EXCERPT TO READ ::

• • •

Texas Penal Code 38.09 – Implements for Escape

WHAT IS IMPLEMENTS FOR ESCAPE IN TEXAS?

The Texas law against implements for escape prohibits providing another who is custody anything that could be used to escape custody, including a deadly weapon.

Texas Penal Code 38.09 - Implements for Escape

WHAT IS THE IMPLEMENTS FOR ESCAPE LAW IN TEXAS?

Tex. Penal Code § 38.09. IMPLEMENTS FOR ESCAPE.

(a) A person commits an offense if, with intent to facilitate escape, he introduces into a correctional facility, or provides a person in custody or an inmate with, a deadly weapon or anything that may be useful for escape.

(b) An offense under this section is a felony of the third degree unless the actor introduced or provided a deadly weapon, in which event the offense is a felony of the second degree.

WHAT IS THE PENALTY CLASS FOR IMPLEMENTS FOR ESCAPE IN TEXAS?

• • •

WHAT YOU NEED TO DO ::
[1] According to the statute page, what class of felony is the offense when the actor introduced or provided a deadly weapon?
[2] Write out the part of the statute page that opens with the words containing "The Texas law" and closes with "LAW IN TEXAS?", substituting "dangerous weapon" for "deadly weapon".
The lines after this point come from a separate source.

• • •

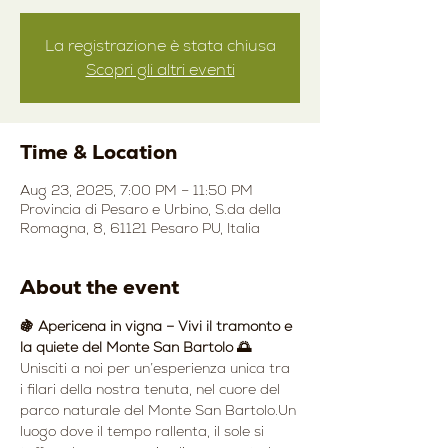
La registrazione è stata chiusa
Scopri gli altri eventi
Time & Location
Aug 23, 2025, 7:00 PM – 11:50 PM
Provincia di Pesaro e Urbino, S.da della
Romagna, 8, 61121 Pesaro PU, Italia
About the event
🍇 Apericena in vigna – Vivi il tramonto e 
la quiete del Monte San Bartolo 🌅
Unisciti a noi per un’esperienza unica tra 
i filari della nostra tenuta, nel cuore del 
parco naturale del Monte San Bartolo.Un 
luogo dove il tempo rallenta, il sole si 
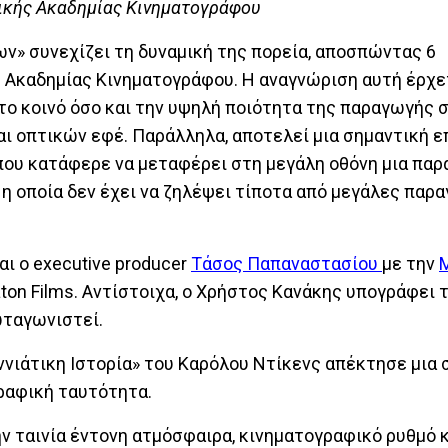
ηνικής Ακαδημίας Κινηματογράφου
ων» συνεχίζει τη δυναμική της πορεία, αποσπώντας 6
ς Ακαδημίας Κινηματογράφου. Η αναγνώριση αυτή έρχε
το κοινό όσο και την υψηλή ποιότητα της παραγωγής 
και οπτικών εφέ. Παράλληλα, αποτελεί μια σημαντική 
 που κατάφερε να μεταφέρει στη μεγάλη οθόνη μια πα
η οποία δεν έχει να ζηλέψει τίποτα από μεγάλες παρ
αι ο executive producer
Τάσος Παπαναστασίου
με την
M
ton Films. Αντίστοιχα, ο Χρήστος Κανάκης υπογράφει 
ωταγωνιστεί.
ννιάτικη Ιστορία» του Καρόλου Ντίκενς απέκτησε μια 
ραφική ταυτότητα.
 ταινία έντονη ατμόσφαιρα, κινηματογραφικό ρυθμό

• • •

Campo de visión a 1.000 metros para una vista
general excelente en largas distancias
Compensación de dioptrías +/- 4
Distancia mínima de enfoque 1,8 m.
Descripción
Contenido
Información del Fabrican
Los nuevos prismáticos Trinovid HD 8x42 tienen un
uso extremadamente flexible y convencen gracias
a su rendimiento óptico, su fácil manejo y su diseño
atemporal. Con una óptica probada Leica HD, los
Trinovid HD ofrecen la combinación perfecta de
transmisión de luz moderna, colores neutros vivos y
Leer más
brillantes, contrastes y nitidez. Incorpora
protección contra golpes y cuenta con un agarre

• • •

SOLUTIONS TO THE PROBLEMS ::
[1] It is a felony of the second degree.

[2]
The Texas law against implements for escape prohibits providing another who is custody anything that could be used to escape custody, including a dangerous weapon.

Texas Penal Code 38.09 - Implements for Escape

WHAT IS THE IMPLEMENTS FOR ESCAPE LAW IN TEXAS?